Interface First

  • One switch has improved my programming more than anything else: [[Interface First Design]].
  • For example, say you want to scrape the web for stock prices. Before you install beautiful soup and open up the inspect window in google chrome, spend 15 minutes thinking about what you want the final interface to look like
# 1) maybe all you need is a function
my_result = my_useful_function()
# done! go code

# 2) maybe you want a class
my_scaper = MyScraper()


## Then maybe you want a generator for some something
for item in my_scraper.generate_items():

## It's all up to you 
  • Luckily for you, it doesn't matter the the code above doesn't run. It's not for the computer, it's for you. After this step, you should look at your skeleton and think "wow it would be cool if that code existed" - then make it exist!
  • This allows your creativity to flourish. Forget that the code doesn't run, that's the point. In this stage, you aren't bogged down by reality forcing you to write code the computer likes. This is the stage where you get to write code you like.
  • I wish I had picked this up much sooner in my programming journey. A clear goal makes gives you a much better idea of how to interact with libraries and new code you write. The worst case scenario is that you spend an extra 15 minutes designing this before you find out what you want to do is not possible. Even if that happens, you've spent time improving your design skill itself, and have have a clear artifact to show you what exactly you were trying to do.
  • The alternative is to dive right into the first thing you can think of.

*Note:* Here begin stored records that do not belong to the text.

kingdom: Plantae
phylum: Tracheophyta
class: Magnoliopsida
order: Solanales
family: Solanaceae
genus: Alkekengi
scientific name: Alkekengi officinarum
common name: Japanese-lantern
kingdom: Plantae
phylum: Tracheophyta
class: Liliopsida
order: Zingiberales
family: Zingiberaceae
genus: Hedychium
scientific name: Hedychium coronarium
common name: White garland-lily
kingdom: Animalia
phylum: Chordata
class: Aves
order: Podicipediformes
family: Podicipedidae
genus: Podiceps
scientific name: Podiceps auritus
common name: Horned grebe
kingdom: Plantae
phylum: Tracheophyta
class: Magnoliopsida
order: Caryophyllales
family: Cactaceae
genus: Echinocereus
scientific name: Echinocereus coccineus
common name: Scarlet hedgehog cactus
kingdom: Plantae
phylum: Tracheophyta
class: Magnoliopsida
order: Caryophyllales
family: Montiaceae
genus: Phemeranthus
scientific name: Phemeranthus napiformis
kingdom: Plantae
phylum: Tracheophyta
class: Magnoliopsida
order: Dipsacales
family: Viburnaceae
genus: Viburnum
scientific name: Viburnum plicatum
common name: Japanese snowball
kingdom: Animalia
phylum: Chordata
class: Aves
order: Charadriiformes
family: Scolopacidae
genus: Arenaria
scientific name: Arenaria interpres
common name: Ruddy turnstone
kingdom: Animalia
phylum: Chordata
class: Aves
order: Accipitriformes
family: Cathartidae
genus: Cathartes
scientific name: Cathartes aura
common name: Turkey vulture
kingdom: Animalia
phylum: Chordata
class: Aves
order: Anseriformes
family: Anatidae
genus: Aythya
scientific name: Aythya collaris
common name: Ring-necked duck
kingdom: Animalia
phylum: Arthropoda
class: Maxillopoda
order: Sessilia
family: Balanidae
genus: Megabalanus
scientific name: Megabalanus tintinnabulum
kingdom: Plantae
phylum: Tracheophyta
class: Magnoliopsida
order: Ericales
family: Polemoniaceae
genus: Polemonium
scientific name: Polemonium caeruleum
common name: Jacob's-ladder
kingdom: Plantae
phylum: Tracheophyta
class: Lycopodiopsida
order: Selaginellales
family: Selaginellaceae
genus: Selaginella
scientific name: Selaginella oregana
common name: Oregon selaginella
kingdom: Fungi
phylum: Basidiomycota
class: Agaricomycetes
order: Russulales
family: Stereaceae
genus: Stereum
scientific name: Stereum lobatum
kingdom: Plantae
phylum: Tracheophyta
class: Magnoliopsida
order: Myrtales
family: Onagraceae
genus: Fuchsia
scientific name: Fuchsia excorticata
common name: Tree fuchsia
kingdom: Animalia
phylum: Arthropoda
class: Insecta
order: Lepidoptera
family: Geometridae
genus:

Instantiate a beautiful soup object and figure out which html tags you need to grab. This is how I used to work on all projects. I'd think "why waste time when I don't even know if what I want to do is possible." If I could go back, I'd tell myself
    1. It doesn't take much time (especially relative to the whole project)
    2. It's an important skill to improve
    3. Allows you to be more creative
    4. It's a rewarding/enjoyable part of the process in and of itself (often more so than writing code for the computer)
  • Of course you can dive right in, and for beginners, that is often the best way. But as soon as you start building some intuition for how you want your code to look, or if you start to take inspiration from the great interfaces of other python projects, this is a great way to improve not only your code, but also your development experience.